DESCRIPTION OF THE TASK: Begin with the line containing "Volumekortingen" and copy every line after it to the end of the entries, exactly, leaving out the lines before it.

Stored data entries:
((

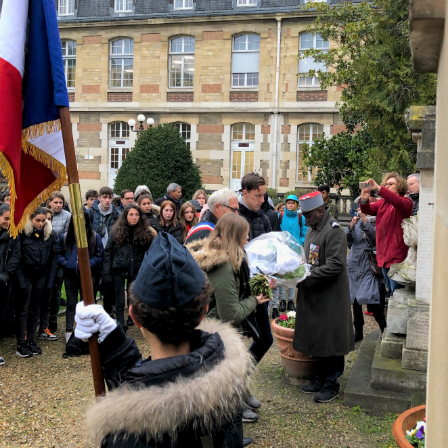
Identifier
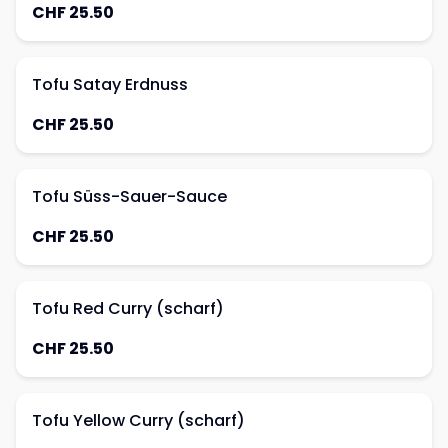
CHF 25.50
Tofu Satay Erdnuss
CHF 25.50
Tofu Süss-Sauer-Sauce
CHF 25.50
Tofu Red Curry (scharf)
CHF 25.50
Tofu Yellow Curry (scharf)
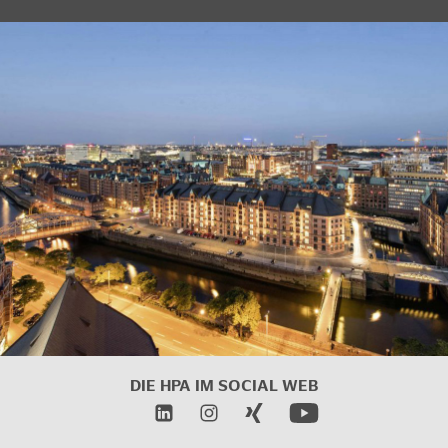
DIE HPA IM
SOCIAL WEB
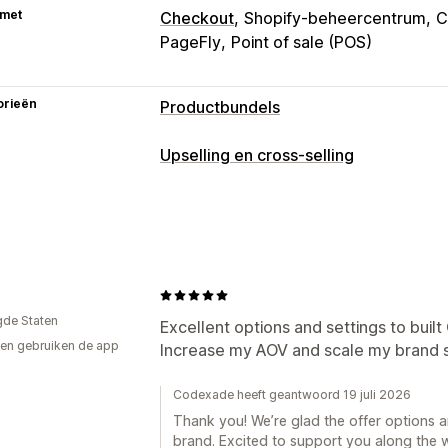
 met
Checkout
Shopify-beheercentrum
C
PageFly
Point of sale (POS)
orieën
Productbundels
Soorten bundels
Upselling en cross-selling
Vaste bundels
Mix-and-match-bunde
Aanpassing
Bundels met oneindige opties
Cadea
Upselling in winkelwagen
Add-ons in 
Cross-sell-bundels
Vaak samen geko
Aanbiedingen en aanbevelingen
Prijzen die je kunt instellen
Productaanbevelingen
Bundles
Kwa
Vaste prijzen
Gedifferentieerde prij
gde Staten
Staffelkortingen
Excellent options and settings to built
Volumekortingen
Forfaitaire korting
en gebruiken de app
Increase my AOV and scale my brand s
Winkelwagenkortingen
Twee voor de
Analytics
Doorklikpercentages
Funnelprestati
Codexade heeft geantwoord 19 juli 2026
Thank you! We’re glad the offer options 
brand. Excited to support you along the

))

ANSWER TO THIS PROBLEM:
Volumekortingen
Forfaitaire korting
en gebruiken de app
Increase my AOV and scale my brand s
Winkelwagenkortingen
Twee voor de
Analytics
Doorklikpercentages
Funnelprestati
Codexade heeft geantwoord 19 juli 2026
Thank you! We’re glad the offer options 
brand. Excited to support you along the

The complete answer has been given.